## [What to do]
Write out the listing below word for word, from start to finish, but leave out the pictures.

## [Records for the exercise]
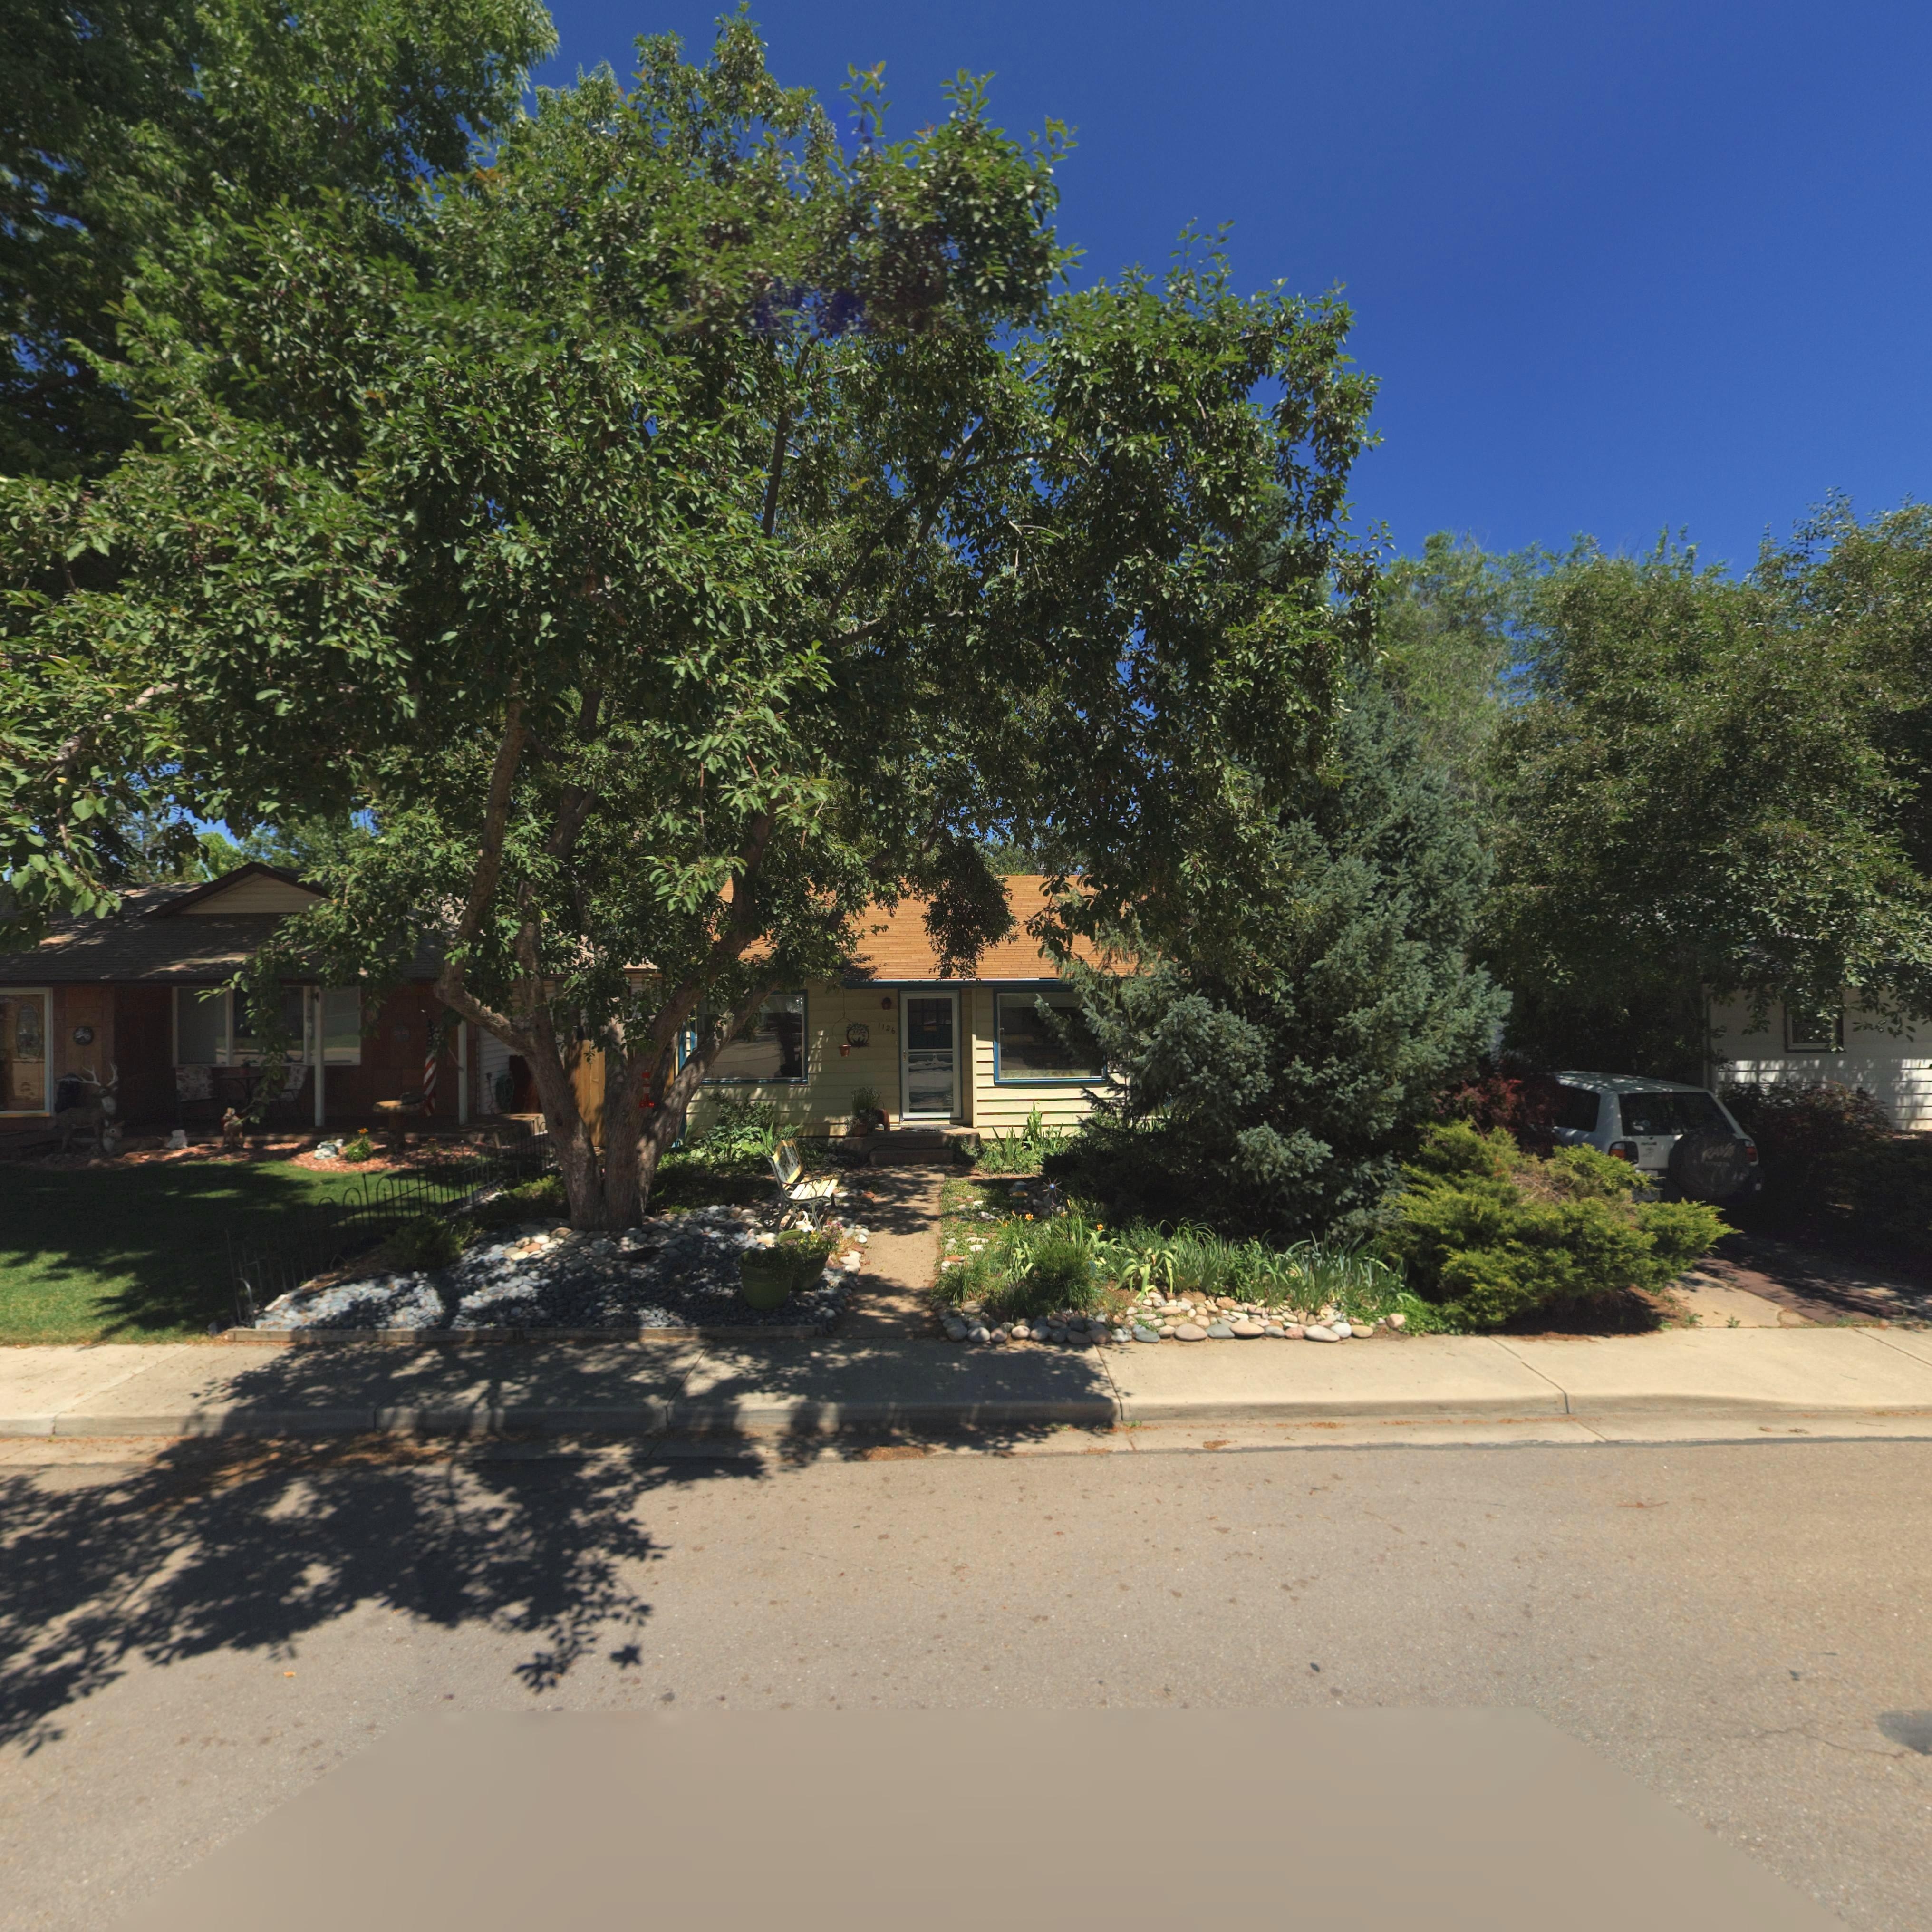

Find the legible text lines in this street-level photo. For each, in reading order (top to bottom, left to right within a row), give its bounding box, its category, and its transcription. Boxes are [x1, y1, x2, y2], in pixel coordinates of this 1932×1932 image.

[878, 1021, 895, 1034] StreetNumber: 1126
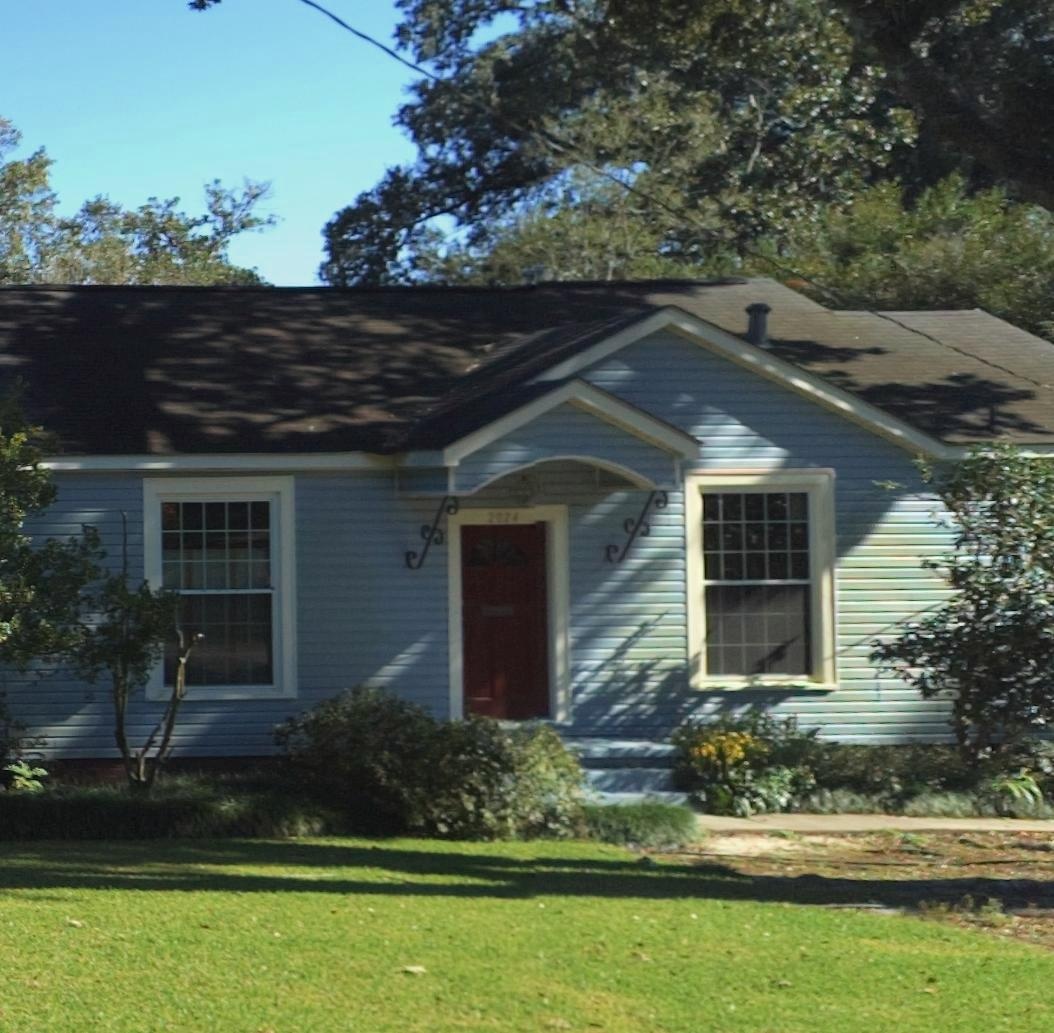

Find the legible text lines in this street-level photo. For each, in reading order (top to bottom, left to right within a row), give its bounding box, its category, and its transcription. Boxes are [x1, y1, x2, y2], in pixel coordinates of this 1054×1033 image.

[485, 509, 521, 525] StreetNumber: 2024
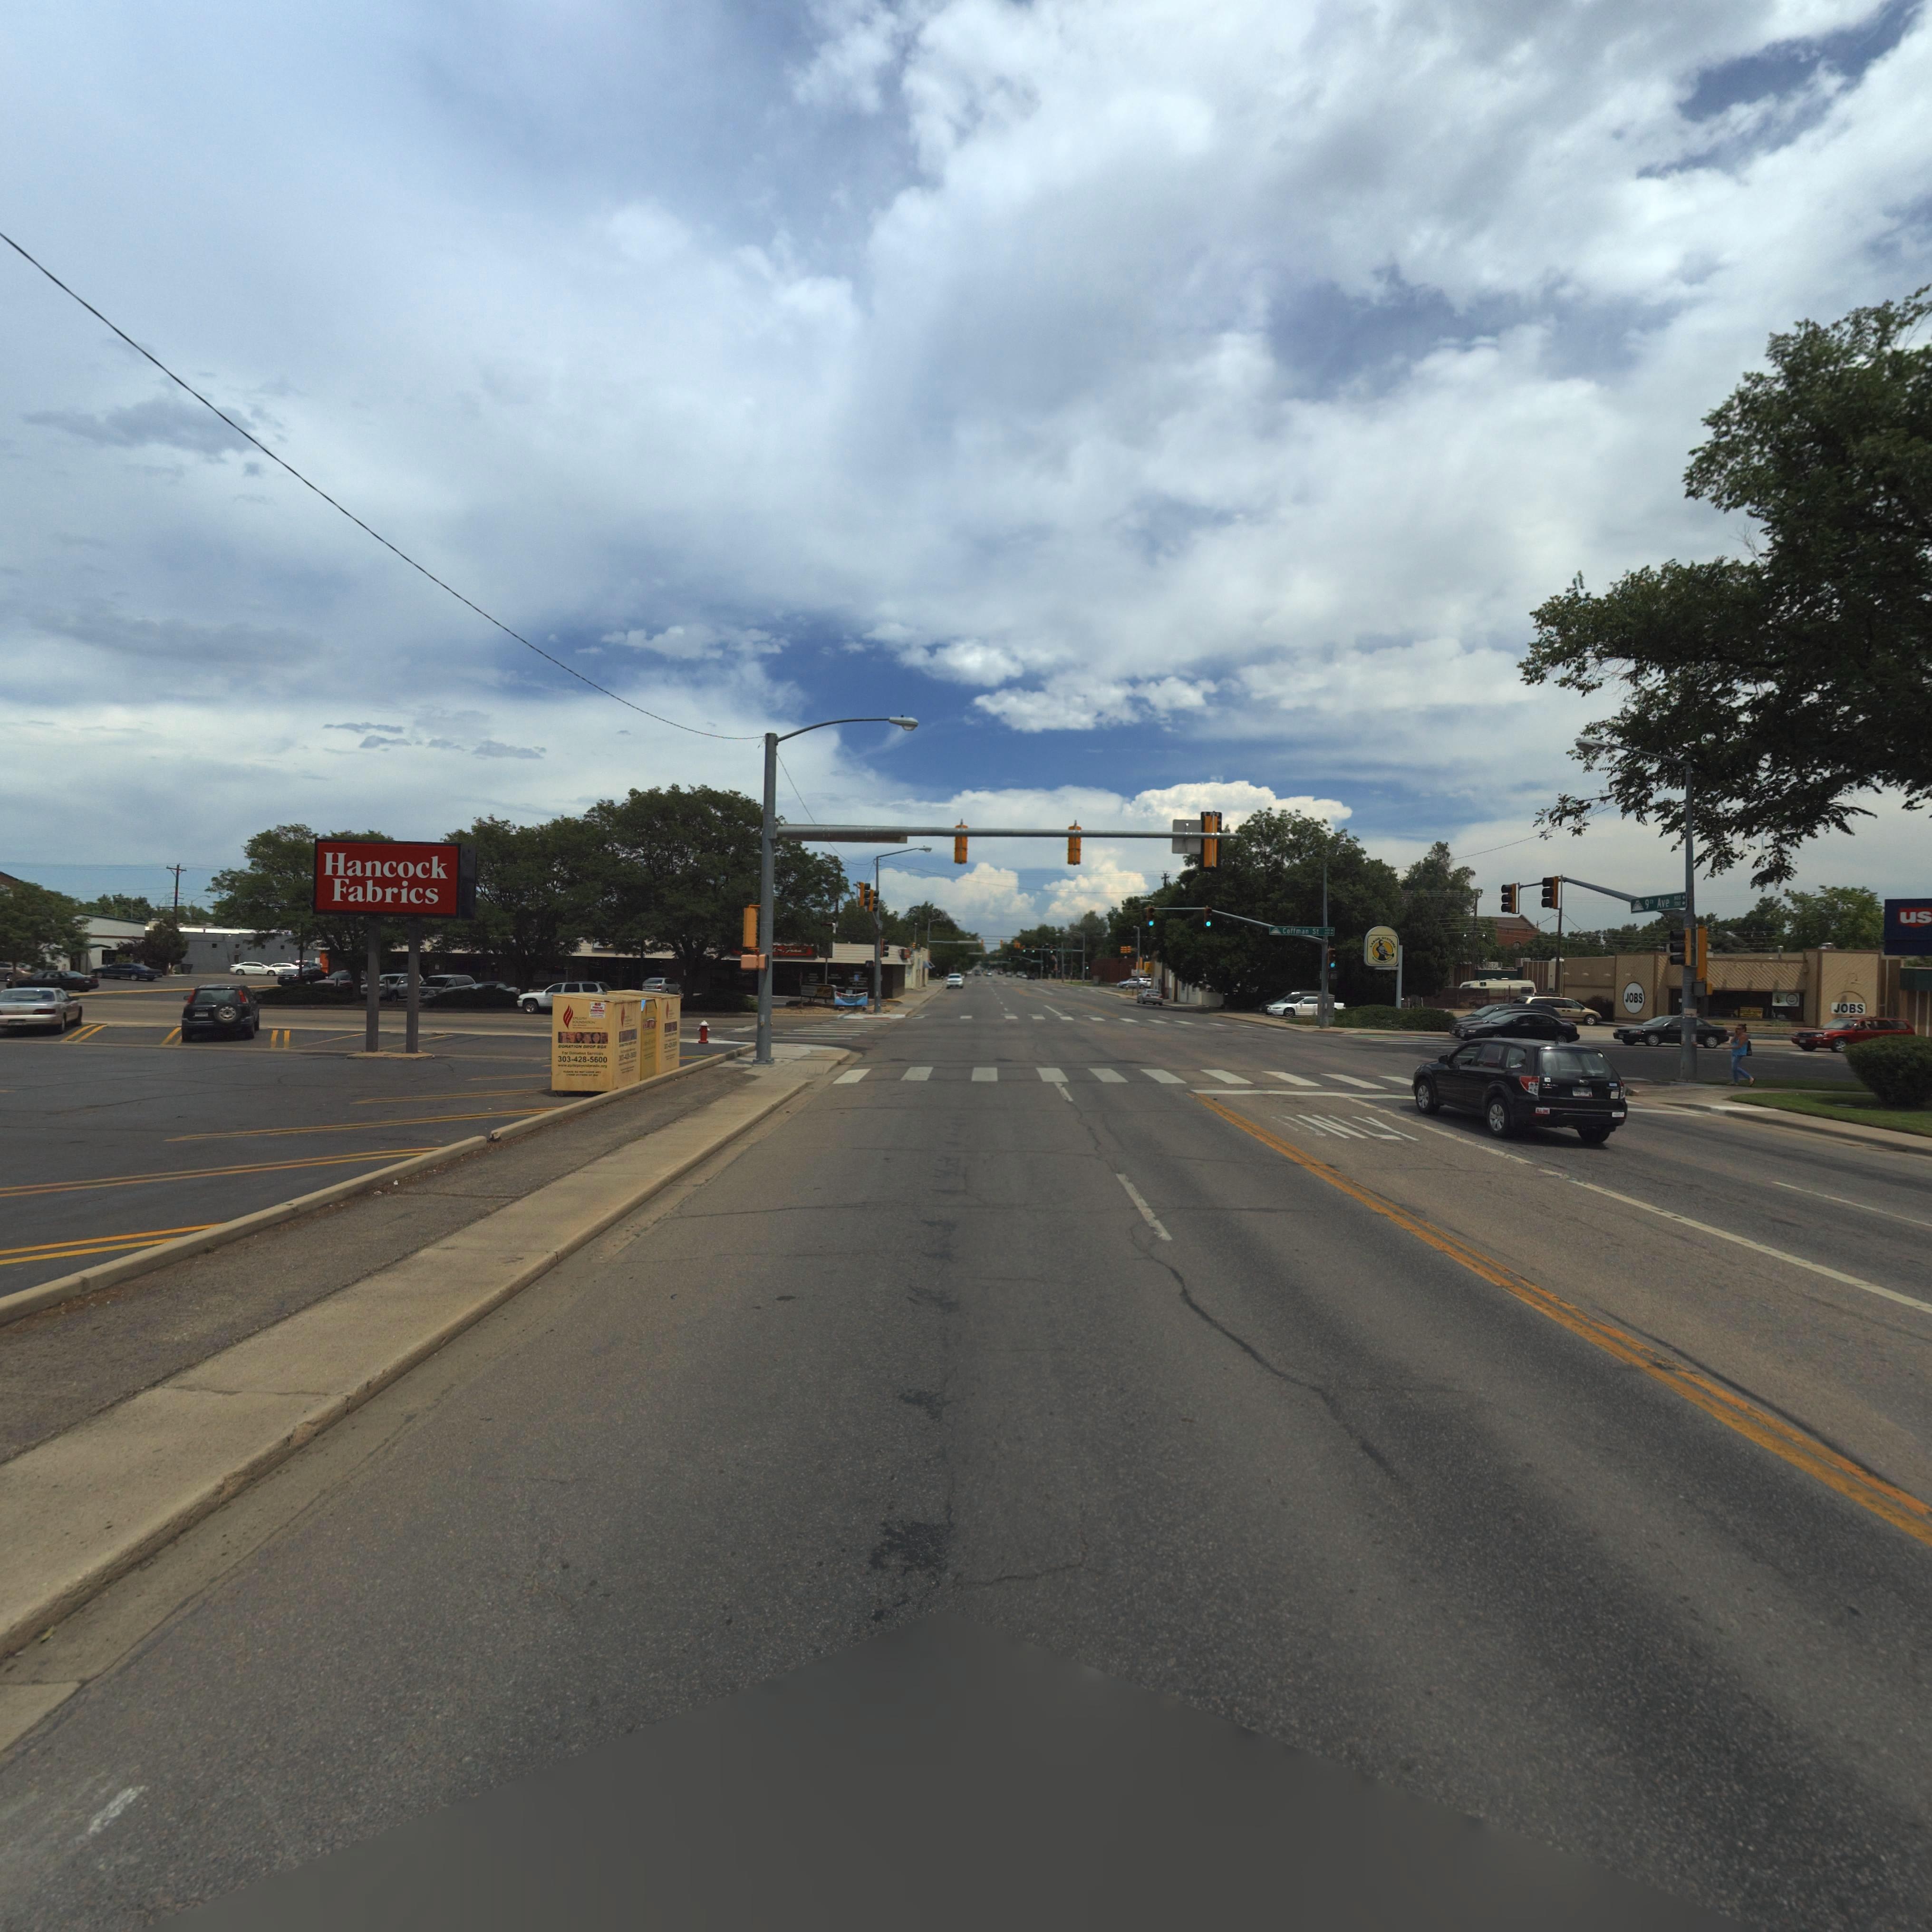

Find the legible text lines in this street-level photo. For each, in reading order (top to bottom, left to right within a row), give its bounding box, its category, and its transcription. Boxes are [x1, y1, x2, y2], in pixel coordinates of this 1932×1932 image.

[322, 851, 449, 879] BusinessName: Hancock
[331, 878, 440, 904] BusinessName: Fabrics
[1644, 897, 1670, 909] StreetName: 9th Ave
[1673, 895, 1681, 900] StreetNumberRange: *00
[1673, 900, 1686, 906] StreetNumberRange: *00->
[1899, 911, 1932, 924] BusinessName: us
[1282, 927, 1320, 934] StreetName: Coffman St
[1369, 936, 1396, 948] BusinessName: LABO* ***T*M*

## [Result for this exercise]
Find the legible text lines in this street-level photo. For each, in reading order (top to bottom, left to right within a row), give its bounding box, its category, and its transcription. Boxes are [x1, y1, x2, y2], in pixel coordinates of this 1932×1932 image.

[878, 1021, 895, 1034] StreetNumber: 1126

Find the legible text lines in this street-level photo. For each, in reading order (top to bottom, left to right within a row), give its bounding box, its category, and its transcription. Boxes are [x1, y1, x2, y2], in pixel coordinates of this 1054×1033 image.

[485, 509, 521, 525] StreetNumber: 2024

Find the legible text lines in this street-level photo. For each, in reading order (top to bottom, left to right within a row), give its bounding box, its category, and its transcription. Boxes are [x1, y1, x2, y2], in pixel coordinates of this 1932×1932 image.

[322, 851, 449, 879] BusinessName: Hancock
[331, 878, 440, 904] BusinessName: Fabrics
[1644, 897, 1670, 909] StreetName: 9th Ave
[1673, 895, 1681, 900] StreetNumberRange: *00
[1673, 900, 1686, 906] StreetNumberRange: *00->
[1899, 911, 1932, 924] BusinessName: us
[1282, 927, 1320, 934] StreetName: Coffman St
[1369, 936, 1396, 948] BusinessName: LABO* ***T*M*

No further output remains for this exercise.